We encourage healthcare employers to consider taking the following five steps to address this issue:

  1. Understand the general principles embodying the joint-employment question, and conduct an audit of policies and practices to determine whether your facility could be considered a joint employer of the employees of another company – even where an agreement or written job description or classification does not on its face imply a joint employment situation.

    The audit should include a review of any current management agreements for provisions that are unnecessary to its ongoing operations, but that may provide sufficient “control” over employees performing services for a finding that it is a joint employer.  The audit should allow you to decide whether your company is likely a joint employer and, if so, how to proactively address the liability concerns this raises.

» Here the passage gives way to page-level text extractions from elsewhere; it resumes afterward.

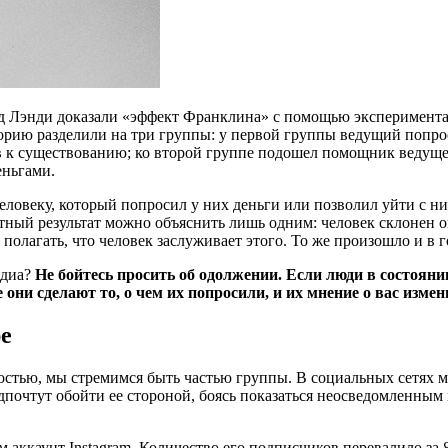
д Лэнди доказали «эффект Франклина» с помощью эксперимента
ию разделили на три группы: у первой группы ведущий попросил
ств к существованию; ко второй группе подошел помощник ведущ
еньгами.
ловеку, который попросил у них деньги или позволил уйти с н
ятный результат можно объяснить лишь одним: человек склонен 
 полагать, что человек заслуживает этого. То же произошло и в 
едиа?
Не бойтесь просить об одолжении. Если люди в состоян
 они сделают то, о чем их попросили, и их мнение о вас изме
е
остью, мы стремимся быть частью группы. В социальных сетях м
дпочтут обойти ее стороной, боясь показаться неосведомленным 
м аккаунт Instagram. Количество его подписчиков перевалило за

  2. Include a provision in the contract allowing you to audit the contractor’s records regarding compliance with wage-and-hour laws and workers’ compensation insurance coverage.

  3. Require the contractor show proof of adequate insurance for its employees.  Consider requiring the contractor to purchase employment practices liability insurance and name the healthcare employer as an additional insured.

  4. Contract for indemnification from the labor contractor for the labor contractor’s failure to pay wages or obtain workers’ compensation coverage. The contractor should acknowledge that it is solely responsible for compensating its employees correctly and for providing their workers’ compensation coverage and that it will hold the client employer harmless if it fails to do so.

    Pay close attention to whether the contractor is and remains financially viable. Indemnification language will likely be ineffective if you have a contractor that files for bankruptcy. And you will ultimately be left on the hook for their violations.

  5. Parent and subsidiary corporations should attempt to maintain separate and independent operations, to the extent possible. Companies who prefer centralized corporate services by the parent company should weigh the risk that efficiency may indicate control over wages, hours, and working conditions and result in a finding of joint employment.